Ist das (vom System) gesetzte Ziel zu hoch gesteckt, entsteht schnell Frust. Sind die vom System vordefinierten Ziele zu niedrig angesetzt, so können die Nutzer:innen sie stets anheben.

Ein Beispiel für selbst gesetzte Ziele bietet Fiat Eco:Drive. Hier können sich die Nutzer:innen selbst einen EcoIndex als Ziel definieren und das System gibt Ratschläge, wie dieses Ziel erreicht werden kann.

Mehr als nur Spiele

Gamification ist kein Allheilmittel. Es ist lediglich ein Werkzeug, mit dem eine gute Usability erreicht werden kann. Wichtig dafür ist, dass der Nutzungskontext der verschiedenen Nutzergruppen gut analysiert wurde. Schließlich ist es möglich, dass die Benutzer:innen durch Wettbewerb oder Spielmechaniken nicht motiviert sondern im Gegenteil zu Ablehnung führt. Dies kann natürlich durch eine sukzessive Implementierung teilweise entschärft werden.

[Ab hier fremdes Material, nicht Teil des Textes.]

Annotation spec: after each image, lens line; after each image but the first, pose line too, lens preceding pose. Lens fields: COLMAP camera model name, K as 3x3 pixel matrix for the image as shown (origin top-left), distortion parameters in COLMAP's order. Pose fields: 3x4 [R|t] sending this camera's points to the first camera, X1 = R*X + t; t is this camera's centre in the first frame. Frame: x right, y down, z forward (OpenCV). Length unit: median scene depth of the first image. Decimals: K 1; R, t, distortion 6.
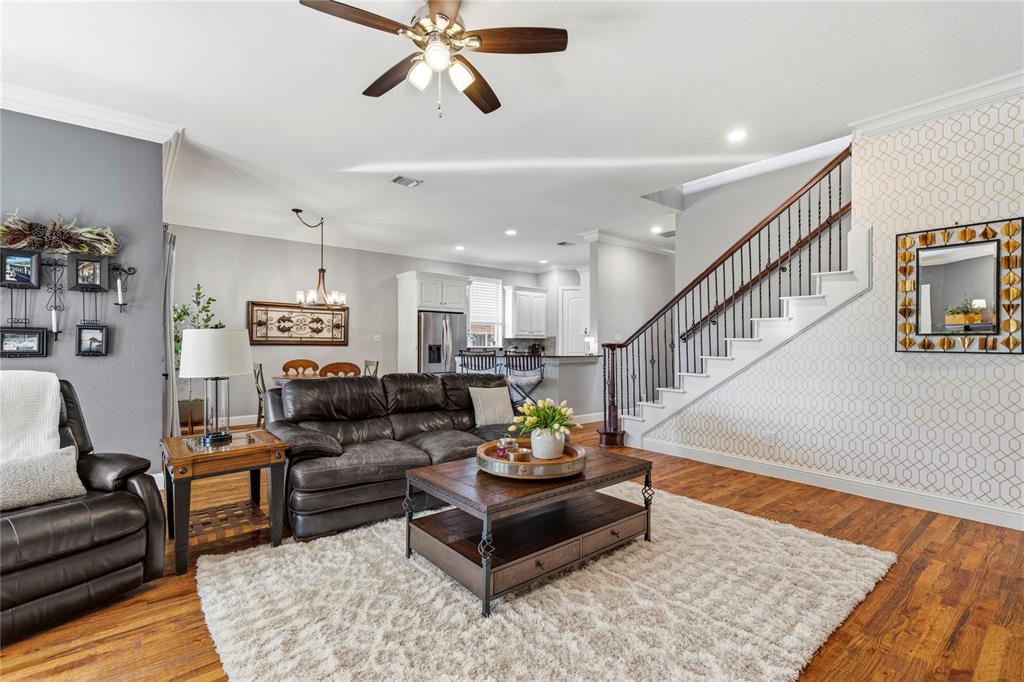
lens RADIAL K [[470.1, 0, 519.3], [0, 470.1, 340.8], [0, 0, 1]] dist [0.007449, -0.000070]
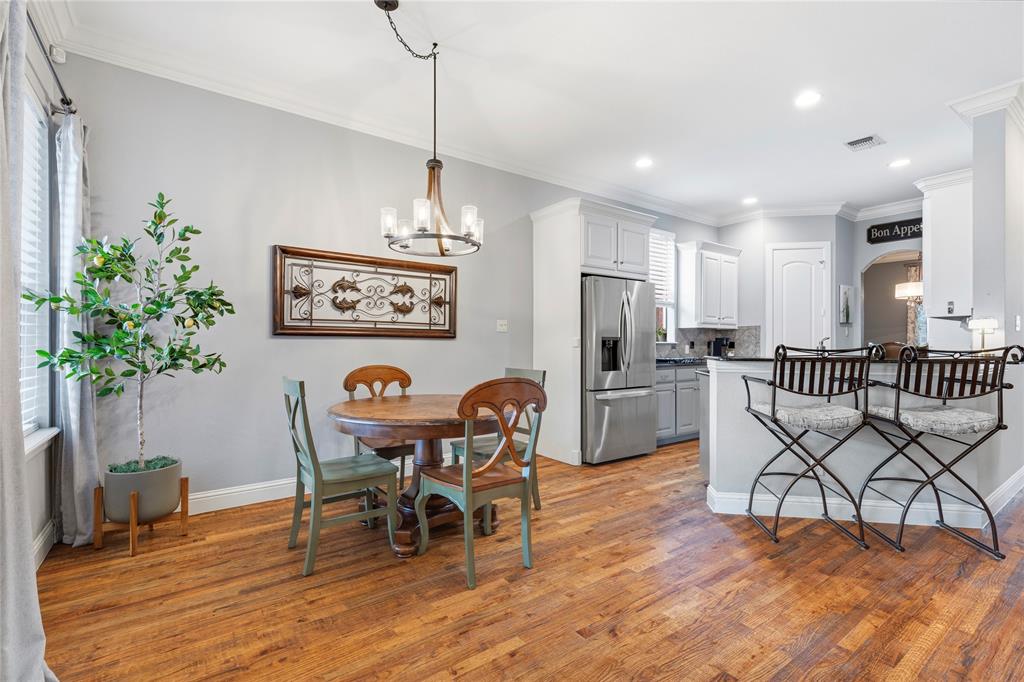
lens RADIAL K [[470.1, 0, 517.0], [0, 470.1, 343.4], [0, 0, 1]] dist [0.007449, -0.000070]
pose [[0.998098, 0.000159, -0.061643, -0.274729], [0.000469, 0.999948, 0.010173, 0.010776], [0.061642, -0.010182, 0.998046, 0.492768]]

Daher ist auch bei dem Werkzeug Gamification (wie bei allen anderen Werkzeugen im Kontext von Usability und User Experience auch) eine umfassende Analyse der Benutzer:innen und ihrer jeweiligen Nutzungskontexte essenziell. Entsprechend der Erfordernisse der Nutzer:innen können die jeweilig passenden Spielmechaniken ausgewählt und implementiert zu werden.

So kann Gamification dazu führen, die Akzeptanz von Benutzer:innen für die Anwendung zu erhöhen, die UX zu verbessern und damit die Produktivität zu steigern.